10.3.17

Ministério do pensamento


This Mortal Coil, “With Tomorrow”, in https://www.youtube.com/watch?v=W_7_PbroaSM    
Dizia-se, à boca pequena (para não ofender os costumes hodiernos, de matiz hedonista), que as pessoas se demitiam do pensamento. Dava trabalho. Na maior parte dos casos, quando as pessoas arriscavam pelos corredores do pensamento embebiam-se em intrincados novelos que iam dar a lugar nenhum. Na maior parte das vezes, passear pelo território do pensamento era a medida certa para ser atirado para o canto onde vegetam os aberrantes. O governo não podia pactuar com a desvalorização do pensamento. Não queria tutelar, por meio da representação que lhe era confiada, gente abúlica. Queria gente adestrada no pensamento, desafiada a desfraldar os interstícios do pensamento, nem que fosse só para ver onde ia desaguar o pensamento libertado das amarras.
Ao anunciar a sua intenção, o chefe do governo voltou a esbarrar na perplexidade dos jovens turcos seu séquito. Incomodados com a ideia, advertiram para o perigo de deixar o pensamento à solta. Estavam com a mira afinada para o pensamento crítico, porventura o que teria voz mais ativa se o direito ao pensamento fosse entronizado num lugar institucional. Podia ser mau para a propaganda do governo. O chefe do governo insurgiu-se e disparou uma pergunta que deixou os jovens turcos lívidos e sem resposta: “e vocês, quando andaram a estudar em afamadas universidades estrangeiras, não aprenderam a cultivar a liberdade de pensamento?” (Por estas alturas, o chefe do governo começou a intuir que o prazo de validade dos jovens turcos estava a extinguir-se.)
A instalação do ministério do pensamento começou a ser tratada. Seria um lugar sem instalação física. Um lugar na Internet, um portal acessível a qualquer pessoa que quisesse depor um pensamento e que o oferecesse ao escrutínio dos demais. O ministério do pensamento seria o ministério com menos funcionários. Teria um ministro, um filósofo a recrutar numa universidade conceituada, sem qualquer ligação ao partido do governo. No ministério iria trabalhar uma equipa de poucos filósofos. Teriam como tarefa apreciar os pensamentos publicados e instigar a discussão.

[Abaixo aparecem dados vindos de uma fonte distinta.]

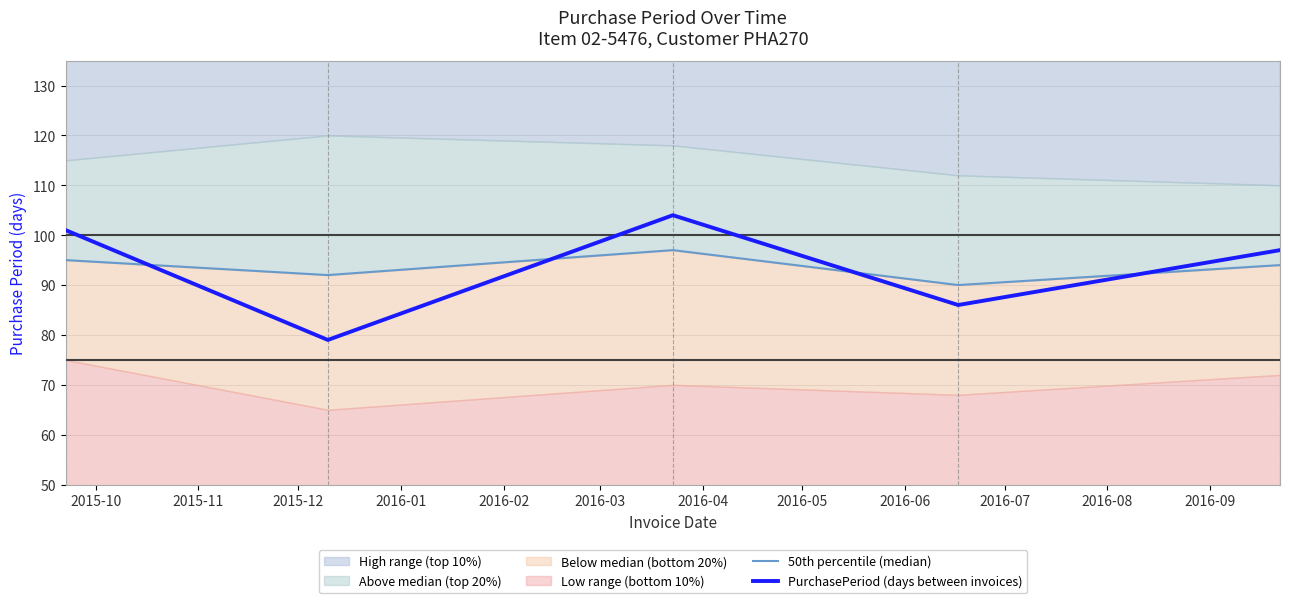

The PurchasePeriod (days between invoices) series shows 101 at 2015-10. True or false?

True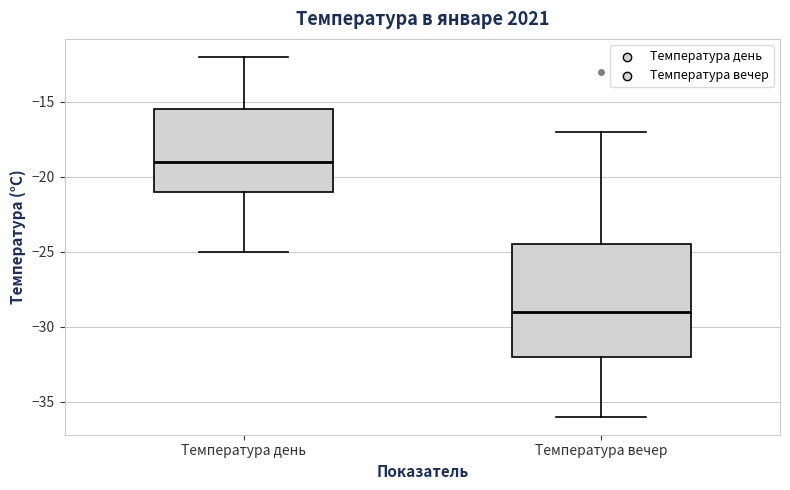

Reading left to right, read every box against the y-axis: the position of its median line, the range the box covers, and the ends of its whiskers. The values are not printed on the chart, so give them approximately, as read against the axis.

Температура день: median -19.0, box -21.0 to -15.5, whiskers -25.0 to -12.0
Температура вечер: median -29.0, box -32.0 to -24.5, whiskers -36.0 to -17.0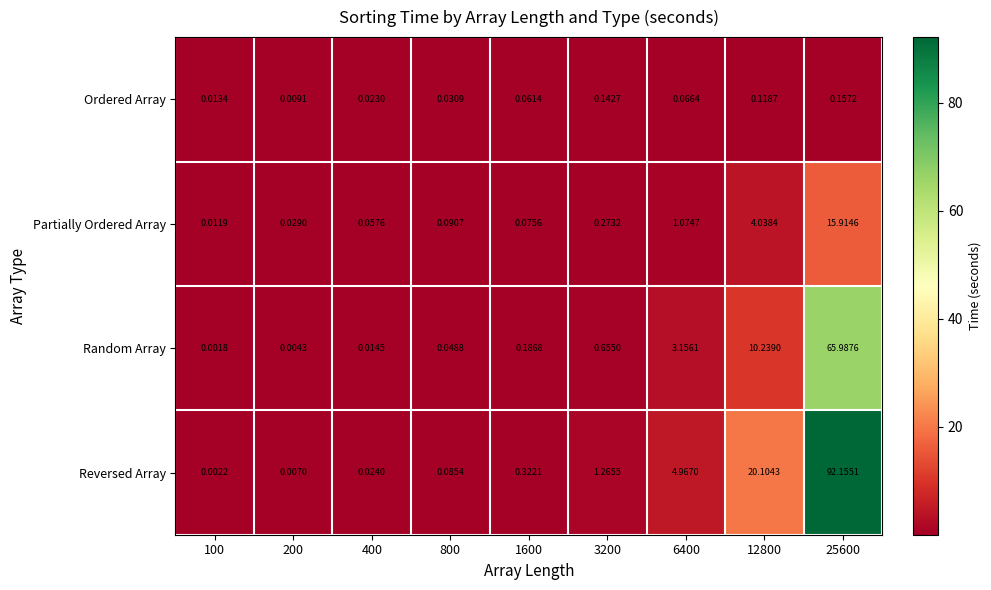

Which series has the largest range (max minus min)?

Reversed Array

Sem surpresa, apareceram críticas ao ministério do pensamento. Uns, próximos do governo, fazendo coro com os jovens turcos que começavam a cair em desgraça, temiam que o ministério fosse a oportunidade para desmerecer as políticas do governo e a governação em geral. Outros, acusaram o governo de promover a distração do essencial com decisões que atiravam as pessoas para coisas acessórias (não dando o valor devido ao pensamento). Outros, ainda, temendo o pensamento sem freios, usaram o pretexto que as pessoas não estão preparadas para usar o pensamento e, portanto, o ministério do pensamento seria inútil. Sem saberem, todos os críticos convergiam na redução do pensamento a uma coisa insignificante, talvez por serem paradigmas do mau uso do pensamento.
Ao cabo de um par de anos, o país estava cheio de filósofos. Nas universidades, o curso de filosofia tinha renascido. Não havia memória de tamanho, e súbito, enriquecimento do país.